▶ [THE PROBLEM] Each line below either holds the string "evästeet" or doesn't. Count those that do and give only the number.
Top of RECORDS SUPPLIED
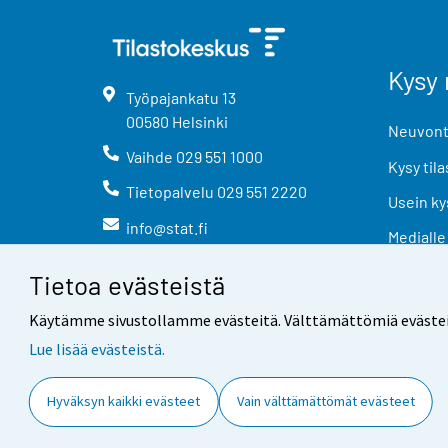
Kysy 
Työpajankatu
13
00580
Helsinki
Neuvonta
Vaihde
029 551 1000
Kysy tila
Tietopalvelu
029 551 2220
Usein ky
info@stat.fi
Medialle
Tietoa evästeistä
Käytämme sivustollamme evästeitä. Välttämättömiä evästeitä t
Lue lisää evästeistä.
Yhteystiedot
Palaute
Hyväksyn kaikki evästeet
Vain välttämättömät evästeet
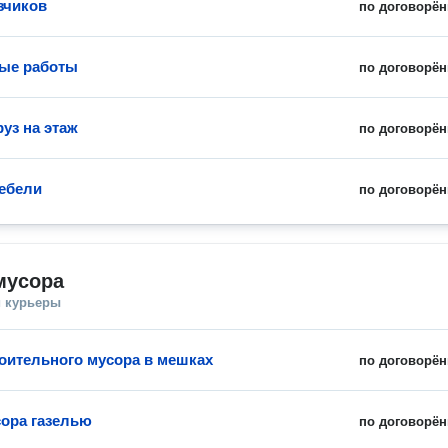
зчиков
по договорён
ые работы
по договорён
уз на этаж
по договорён
ебели
по договорён
мусора
и курьеры
оительного мусора в мешках
по договорён
ора газелью
по договорён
Bottom of RECORDS SUPPLIED
▶ [REPLY TO THE EXERCISE] 2